Communications Executive Libby English shares some of the challenges faced in learning Chinese in Beijing in her blog partnership with China-New Zealand Year of Tourism.
As I come to a close on my fourth month in China, I am preparing for my final first semester exams at Peking University. I thought I would reflect on my last four months and speak candidly about expectations versus reality.
Firstly, I thought I would talk about my progress with my Chinese. After all, it is the whole reason I am here! I have been facing many questions along the lines of “wow, can you speak Chinese yet?” or “is it really hard?”. I think it would be fair to say this was probably the biggest example of expectation versus reality.
I came here aware that it would be extremely challenging and to be honest, I often received many sympathetic words like, “you’re really going to have an awfully challenging time, you know how hard this will be right?” before leaving New Zealand. I would often reply with,“yeah, but it’s all I’ll be focusing on and for the first time in my life I have just one task to focus on, learning Chinese!”, I was scared but I knew I could do it.
For better or for worse, I think it is safe to say that Chinese is an impossibly hard language to learn and coming here without knowing even simple vocabulary like ‘yes’ or ‘no’ definitely put me on the back foot. I think there this perception that if you move to a country to learn its native language, it will come to you very fast. My first piece of advice; if you wish to come to China to learn Chinese, take a course beforehand or at least familiarize yourself with the language.

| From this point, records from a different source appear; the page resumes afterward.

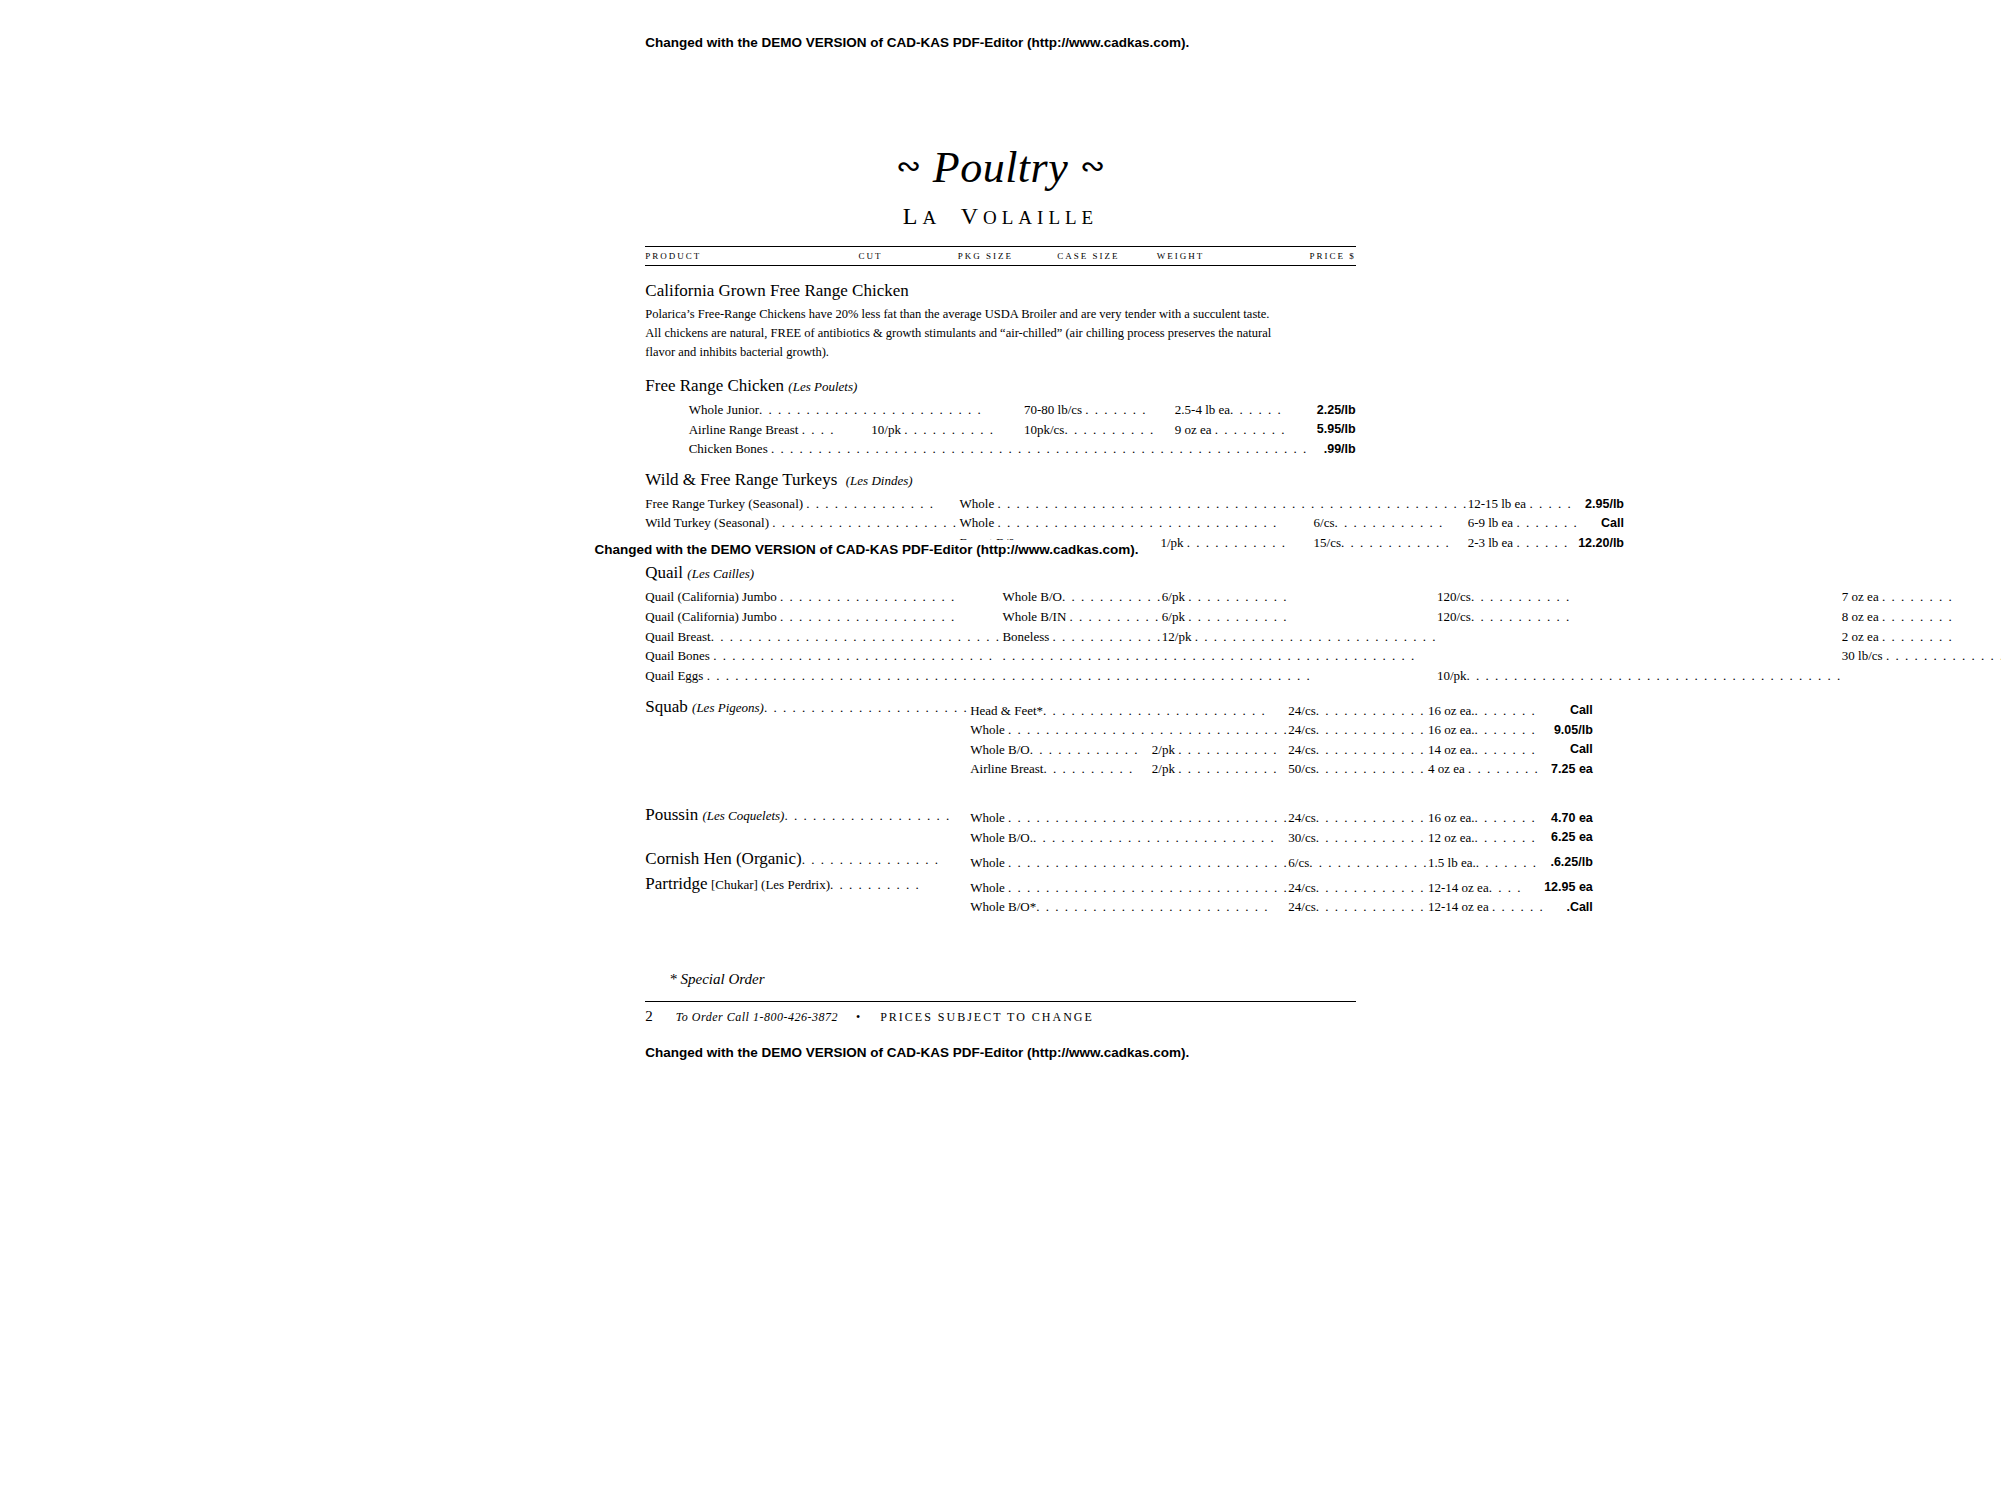Changed with the DEMO VERSION of CAD-KAS PDF-Editor (http://www.cadkas.com).
∾ Poultry ∾
LA VOLAILLE
| PRODUCT | CUT | PKG SIZE | CASE SIZE | WEIGHT | PRICE $ |
California Grown Free Range Chicken
Polarica’s Free-Range Chickens have 20% less fat than the average USDA Broiler and are very tender with a succulent taste.
All chickens are natural, FREE of antibiotics & growth stimulants and “air-chilled” (air chilling process preserves the natural
flavor and inhibits bacterial growth).
Free Range Chicken (Les Poulets)
| | Whole Junior . . . . . . . . . . . . . . . . . . . . . . . . | 70-80 lb/cs . . . . . . . | 2.5-4 lb ea . . . . . . | 2.25/lb |
| | Airline Range Breast . . . . | 10/pk . . . . . . . . . . | 10pk/cs . . . . . . . . . . | 9 oz ea . . . . . . . . | 5.95/lb |
| | Chicken Bones . . . . . . . . . . . . . . . . . . . . . . . . . . . . . . . . . . . . . . . . . . . . . . . . . . . . . . . . . | .99/lb |
Wild & Free Range Turkeys (Les Dindes)
| Free Range Turkey (Seasonal) . . . . . . . . . . . . . . | Whole . . . . . . . . . . . . . . . . . . . . . . . . . . . . . . . . . . . . . . . . . . . . . . . . . . | 12-15 lb ea . . . . . | 2.95/lb |
| Wild Turkey (Seasonal) . . . . . . . . . . . . . . . . . . . . | Whole . . . . . . . . . . . . . . . . . . . . . . . . . . . . . . | 6/cs . . . . . . . . . . . . | 6-9 lb ea . . . . . . . | Call |
| | Breast B/0 . . . . . . . . . . . . | 1/pk . . . . . . . . . . . | 15/cs . . . . . . . . . . . . | 2-3 lb ea . . . . . . | 12.20/lb |
Quail (Les Cailles)
| Quail (California) Jumbo . . . . . . . . . . . . . . . . . . . | Whole B/O . . . . . . . . . . . | 6/pk . . . . . . . . . . . | 120/cs . . . . . . . . . . . | 7 oz ea . . . . . . . . | 3.60 ea |
| Quail (California) Jumbo . . . . . . . . . . . . . . . . . . . | Whole B/IN . . . . . . . . . . | 6/pk . . . . . . . . . . . | 120/cs . . . . . . . . . . . | 8 oz ea . . . . . . . . | 3.90 ea |
| Quail Breast . . . . . . . . . . . . . . . . . . . . . . . . . . . . . . . | Boneless . . . . . . . . . . . . | 12/pk . . . . . . . . . . . . . . . . . . . . . . . . . . | | 2 oz ea . . . . . . . . | 2.30 ea |
| Quail Bones . . . . . . . . . . . . . . . . . . . . . . . . . . . . . . | . . . . . . . . . . . . . . . . . . . . . . . . . . . . . . . . . . . . . . . . . . . . | 30 lb/cs . . . . . . . . . . . . . . . . . . . . . . . | 1.25/lb |
| Quail Eggs . . . . . . . . . . . . . . . . . . . . . . . . . . . . . . . | . . . . . . . . . . . . . . . . . . . . . . . . . . . . . . . . . | 10/pk . . . . . . . . . . . . . . . . . . . . . . . . . . . . . . . . . . . . . . . . | | .27 ea |
| Squab (Les Pigeons) . . . . . . . . . . . . . . . . . . . . . . | Head & Feet* . . . . . . . . . . . . . . . . . . . . . . . . | 24/cs . . . . . . . . . . . . | 16 oz ea. . . . . . . . | Call |
| | Whole . . . . . . . . . . . . . . . . . . . . . . . . . . . . . . | 24/cs . . . . . . . . . . . . | 16 oz ea. . . . . . . . | 9.05/lb |
| | Whole B/O . . . . . . . . . . . . | 2/pk . . . . . . . . . . . | 24/cs . . . . . . . . . . . . | 14 oz ea. . . . . . . . | Call |
| | Airline Breast . . . . . . . . . . | 2/pk . . . . . . . . . . . | 50/cs . . . . . . . . . . . . | 4 oz ea . . . . . . . . | 7.25 ea |
| Poussin (Les Coquelets) . . . . . . . . . . . . . . . . . . | Whole . . . . . . . . . . . . . . . . . . . . . . . . . . . . . . | 24/cs . . . . . . . . . . . . | 16 oz ea. . . . . . . . | 4.70 ea |
| | Whole B/O. . . . . . . . . . . . . . . . . . . . . . . . . . . | 30/cs . . . . . . . . . . . . | 12 oz ea. . . . . . . . | 6.25 ea |
| Cornish Hen (Organic) . . . . . . . . . . . . . . . | Whole . . . . . . . . . . . . . . . . . . . . . . . . . . . . . . | 6/cs . . . . . . . . . . . . . | 1.5 lb ea. . . . . . . . | .6.25/lb |
| Partridge [Chukar] (Les Perdrix) . . . . . . . . . . | Whole . . . . . . . . . . . . . . . . . . . . . . . . . . . . . . | 24/cs . . . . . . . . . . . . | 12-14 oz ea . . . . | 12.95 ea |
| | Whole B/O* . . . . . . . . . . . . . . . . . . . . . . . . . | 24/cs . . . . . . . . . . . . | 12-14 oz ea . . . . . . | .Call |
Changed with the DEMO VERSION of CAD-KAS PDF-Editor (http://www.cadkas.com).
* Special Order
2 To Order Call 1-800-426-3872 • PRICES SUBJECT TO CHANGE
Changed with the DEMO VERSION of CAD-KAS PDF-Editor (http://www.cadkas.com).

For me, it is my genuine passion for China, Chinese culture, people and language that makes this worth it. I think you need to have a big “why” and remind yourself of that every day.
Having said that, I feel a great sense of achievement in the fact that I can now sit entire tests in Chinese, understand brief conversations on the street and read and write in characters! Once I realised that learning a language, especially Chinese, doesn’t come overnight, everything became a lot more manageable.

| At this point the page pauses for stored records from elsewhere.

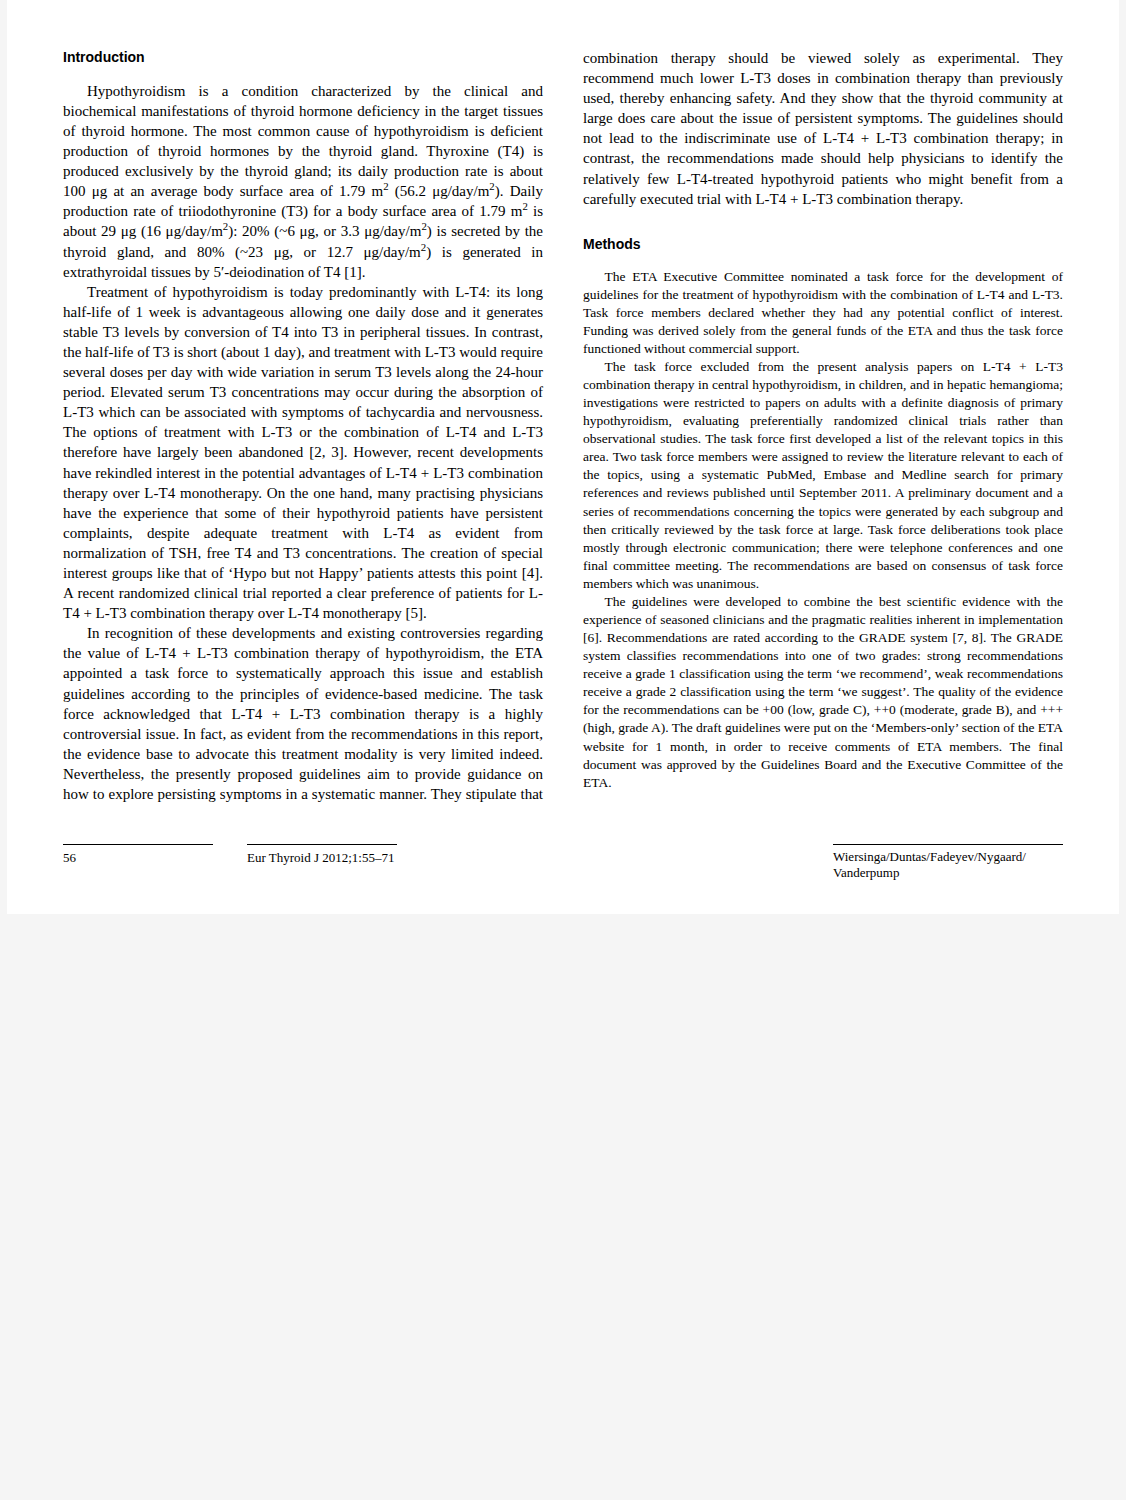Introduction
Hypothyroidism is a condition characterized by the clinical and biochemical manifestations of thyroid hormone deficiency in the target tissues of thyroid hormone. The most common cause of hypothyroidism is deficient production of thyroid hormones by the thyroid gland. Thyroxine (T4) is produced exclusively by the thyroid gland; its daily production rate is about 100 μg at an average body surface area of 1.79 m2 (56.2 μg/day/m2). Daily production rate of triiodothyronine (T3) for a body surface area of 1.79 m2 is about 29 μg (16 μg/day/m2): 20% (~6 μg, or 3.3 μg/day/m2) is secreted by the thyroid gland, and 80% (~23 μg, or 12.7 μg/day/m2) is generated in extrathyroidal tissues by 5′-deiodination of T4 [1].
Treatment of hypothyroidism is today predominantly with L-T4: its long half-life of 1 week is advantageous allowing one daily dose and it generates stable T3 levels by conversion of T4 into T3 in peripheral tissues. In contrast, the half-life of T3 is short (about 1 day), and treatment with L-T3 would require several doses per day with wide variation in serum T3 levels along the 24-hour period. Elevated serum T3 concentrations may occur during the absorption of L-T3 which can be associated with symptoms of tachycardia and nervousness. The options of treatment with L-T3 or the combination of L-T4 and L-T3 therefore have largely been abandoned [2, 3]. However, recent developments have rekindled interest in the potential advantages of L-T4 + L-T3 combination therapy over L-T4 monotherapy. On the one hand, many practising physicians have the experience that some of their hypothyroid patients have persistent complaints, despite adequate treatment with L-T4 as evident from normalization of TSH, free T4 and T3 concentrations. The creation of special interest groups like that of ‘Hypo but not Happy’ patients attests this point [4]. A recent randomized clinical trial reported a clear preference of patients for L-T4 + L-T3 combination therapy over L-T4 monotherapy [5].
In recognition of these developments and existing controversies regarding the value of L-T4 + L-T3 combination therapy of hypothyroidism, the ETA appointed a task force to systematically approach this issue and establish guidelines according to the principles of evidence-based medicine. The task force acknowledged that L-T4 + L-T3 combination therapy is a highly controversial issue. In fact, as evident from the recommendations in this report, the evidence base to advocate this treatment modality is very limited indeed. Nevertheless, the presently proposed guidelines aim to provide guidance on how to explore persisting symptoms in a systematic manner. They stipulate that combination therapy should be viewed solely as experimental. They recommend much lower L-T3 doses in combination therapy than previously used, thereby enhancing safety. And they show that the thyroid community at large does care about the issue of persistent symptoms. The guidelines should not lead to the indiscriminate use of L-T4 + L-T3 combination therapy; in contrast, the recommendations made should help physicians to identify the relatively few L-T4-treated hypothyroid patients who might benefit from a carefully executed trial with L-T4 + L-T3 combination therapy.
Methods
The ETA Executive Committee nominated a task force for the development of guidelines for the treatment of hypothyroidism with the combination of L-T4 and L-T3. Task force members declared whether they had any potential conflict of interest. Funding was derived solely from the general funds of the ETA and thus the task force functioned without commercial support.
The task force excluded from the present analysis papers on L-T4 + L-T3 combination therapy in central hypothyroidism, in children, and in hepatic hemangioma; investigations were restricted to papers on adults with a definite diagnosis of primary hypothyroidism, evaluating preferentially randomized clinical trials rather than observational studies. The task force first developed a list of the relevant topics in this area. Two task force members were assigned to review the literature relevant to each of the topics, using a systematic PubMed, Embase and Medline search for primary references and reviews published until September 2011. A preliminary document and a series of recommendations concerning the topics were generated by each subgroup and then critically reviewed by the task force at large. Task force deliberations took place mostly through electronic communication; there were telephone conferences and one final committee meeting. The recommendations are based on consensus of task force members which was unanimous.
The guidelines were developed to combine the best scientific evidence with the experience of seasoned clinicians and the pragmatic realities inherent in implementation [6]. Recommendations are rated according to the GRADE system [7, 8]. The GRADE system classifies recommendations into one of two grades: strong recommendations receive a grade 1 classification using the term ‘we recommend’, weak recommendations receive a grade 2 classification using the term ‘we suggest’. The quality of the evidence for the recommendations can be +00 (low, grade C), ++0 (moderate, grade B), and +++ (high, grade A). The draft guidelines were put on the ‘Members-only’ section of the ETA website for 1 month, in order to receive comments of ETA members. The final document was approved by the Guidelines Board and the Executive Committee of the ETA.
56
Eur Thyroid J 2012;1:55–71
Wiersinga/Duntas/Fadeyev/Nygaard/
Vanderpump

Studying Chinese is so rewarding as you are essentially learning two languages. You have to memorize how to say a character, how to spell it and then remember how to write and read the characters. Do not even get me started on tones! The two ‘languages’ are Pinyin and 汉字。
Managing expectations is essential. Celebrating the little victories and realising the progress you have made is so important. Not being able to converse effectively is definitely frustrating but realising you can communicate with a few sentences is not to be understated!
Alongside the reality of trying to learn a language, my first second language, there is the hard reality of settling into a new country and lifestyle. I feel like I have only recently settled in and feel like I finally have my feet on the ground. Sitting in a small classroom all day (repeating the same activities) and sharing a room has been a big adjustment for me
Also, I’ve got to say it again, the Chinese are the hardest working people I have ever met. Trying not to compare yourself becomes a constant internal battle and there is a significant sense of guilt in trying to find balance. We like to say in Kiwis “work hard, play hard” but this is not a concept that exists here.
Upon reflection, the whole experience really has been worth it. I feel so unbelievably privileged to not only have the opportunity to learn such an interesting and useful language but to gain a cultural education that one simply cannot enjoy unless living here.